→ **About this exercise**:
Reproduce the data from the line with "ജില്ലയിലെ പെരിക്കല്ലൂരിനെയും കർണാടകയിലെ" up to and including the line with "próxima vez que eu comentar.", leaving out the pictures.

Text extracted from each page
»»

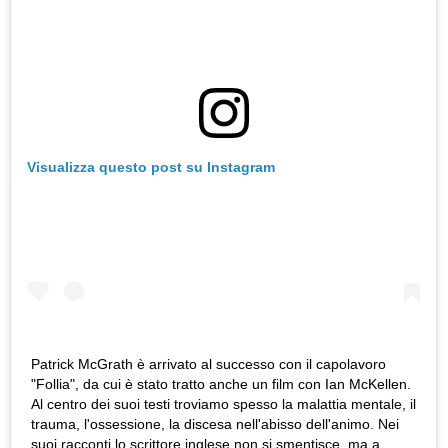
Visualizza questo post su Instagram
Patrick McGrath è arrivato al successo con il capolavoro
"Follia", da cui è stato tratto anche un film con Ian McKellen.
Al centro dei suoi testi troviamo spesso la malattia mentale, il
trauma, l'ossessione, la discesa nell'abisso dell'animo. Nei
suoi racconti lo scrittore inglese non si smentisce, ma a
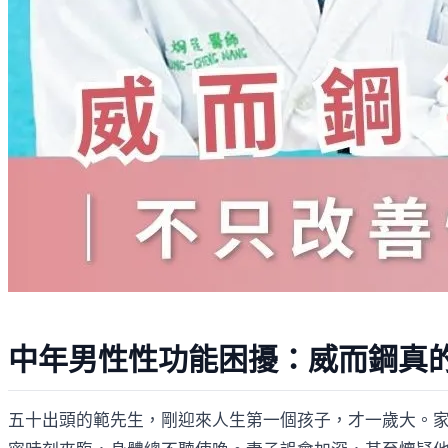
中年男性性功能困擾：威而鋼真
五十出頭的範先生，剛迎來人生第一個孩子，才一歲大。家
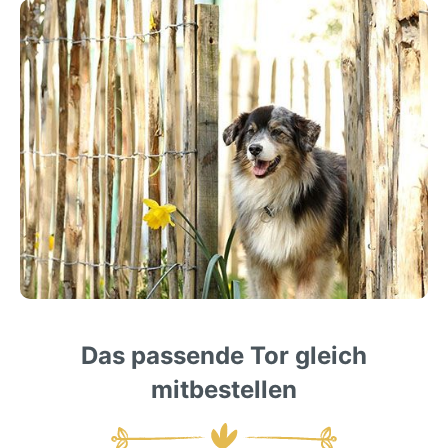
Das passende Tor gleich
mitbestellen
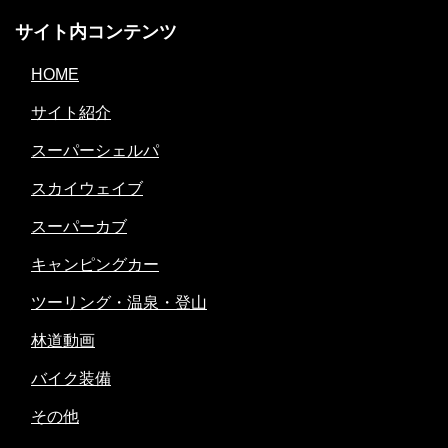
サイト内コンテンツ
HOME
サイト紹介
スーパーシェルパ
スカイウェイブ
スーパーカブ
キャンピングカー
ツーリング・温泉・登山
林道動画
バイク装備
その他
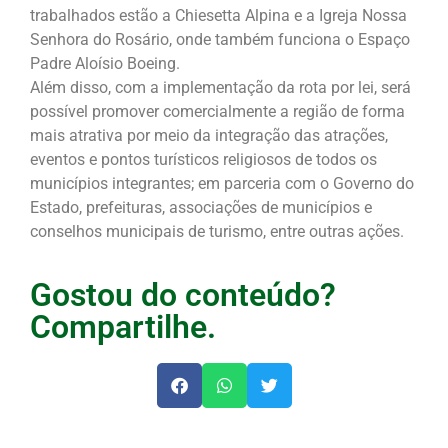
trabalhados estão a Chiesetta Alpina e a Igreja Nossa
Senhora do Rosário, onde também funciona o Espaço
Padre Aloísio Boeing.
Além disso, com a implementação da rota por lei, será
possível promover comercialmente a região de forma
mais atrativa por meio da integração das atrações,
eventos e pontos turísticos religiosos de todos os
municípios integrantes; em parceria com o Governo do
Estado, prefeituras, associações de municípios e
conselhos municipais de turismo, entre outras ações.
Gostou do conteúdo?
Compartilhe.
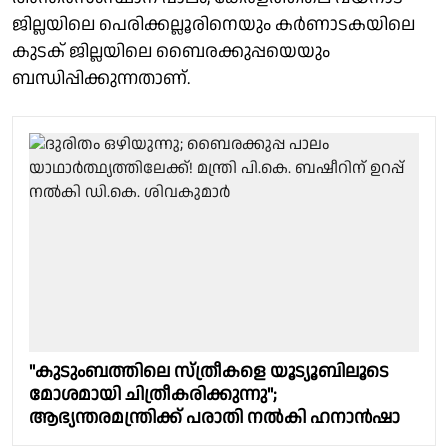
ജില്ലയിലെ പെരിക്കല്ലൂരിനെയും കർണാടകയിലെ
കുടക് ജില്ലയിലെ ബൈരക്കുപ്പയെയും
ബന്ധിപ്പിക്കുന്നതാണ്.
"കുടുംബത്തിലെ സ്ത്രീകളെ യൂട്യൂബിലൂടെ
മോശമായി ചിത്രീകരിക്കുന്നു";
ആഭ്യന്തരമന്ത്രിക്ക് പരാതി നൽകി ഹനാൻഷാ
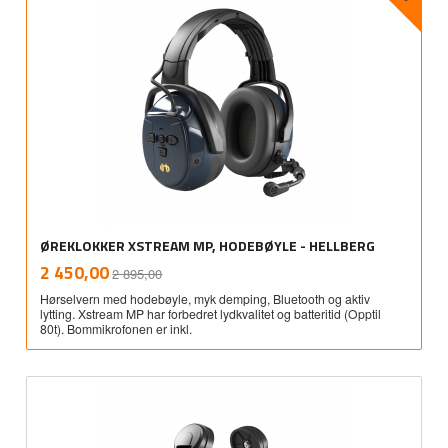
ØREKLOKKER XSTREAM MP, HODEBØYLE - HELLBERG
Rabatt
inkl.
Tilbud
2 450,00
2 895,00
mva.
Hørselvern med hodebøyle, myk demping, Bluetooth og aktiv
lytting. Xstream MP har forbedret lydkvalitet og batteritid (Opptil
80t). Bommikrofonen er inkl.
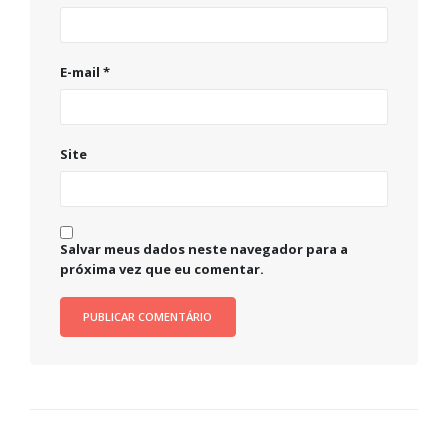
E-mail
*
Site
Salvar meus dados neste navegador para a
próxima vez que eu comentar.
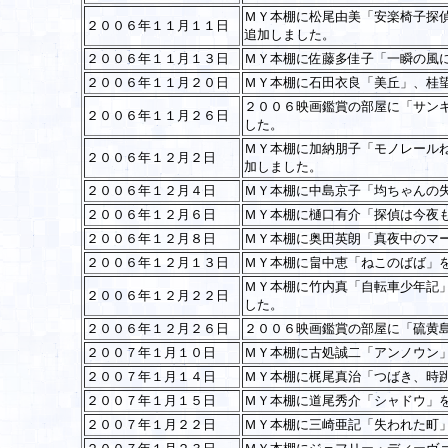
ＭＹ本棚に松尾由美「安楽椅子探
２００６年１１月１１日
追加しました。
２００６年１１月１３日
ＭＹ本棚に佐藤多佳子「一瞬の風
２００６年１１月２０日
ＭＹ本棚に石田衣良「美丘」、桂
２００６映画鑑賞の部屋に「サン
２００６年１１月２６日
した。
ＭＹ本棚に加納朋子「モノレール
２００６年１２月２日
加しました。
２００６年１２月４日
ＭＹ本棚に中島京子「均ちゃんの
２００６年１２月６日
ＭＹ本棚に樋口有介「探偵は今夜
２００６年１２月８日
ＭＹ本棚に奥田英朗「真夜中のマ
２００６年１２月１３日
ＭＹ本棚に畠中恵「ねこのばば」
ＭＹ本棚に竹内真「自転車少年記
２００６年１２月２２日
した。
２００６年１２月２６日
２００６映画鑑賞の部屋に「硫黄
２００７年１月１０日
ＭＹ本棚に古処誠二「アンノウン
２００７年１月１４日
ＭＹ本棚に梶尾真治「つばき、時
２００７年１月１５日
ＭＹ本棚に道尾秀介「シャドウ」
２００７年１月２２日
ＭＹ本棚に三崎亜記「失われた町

««

→ **Answer box**:
ജില്ലയിലെ പെരിക്കല്ലൂരിനെയും കർണാടകയിലെ
കുടക് ജില്ലയിലെ ബൈരക്കുപ്പയെയും
ബന്ധിപ്പിക്കുന്നതാണ്.
"കുടുംബത്തിലെ സ്ത്രീകളെ യൂട്യൂബിലൂടെ
മോശമായി ചിത്രീകരിക്കുന്നു";
ആഭ്യന്തരമന്ത്രിക്ക് പരാതി നൽകി ഹനാൻഷാ
ØREKLOKKER XSTREAM MP, HODEBØYLE - HELLBERG
Rabatt
inkl.
Tilbud
2 450,00
2 895,00
mva.
Hørselvern med hodebøyle, myk demping, Bluetooth og aktiv
lytting. Xstream MP har forbedret lydkvalitet og batteritid (Opptil
80t). Bommikrofonen er inkl.
E-mail
*
Site
Salvar meus dados neste navegador para a
próxima vez que eu comentar.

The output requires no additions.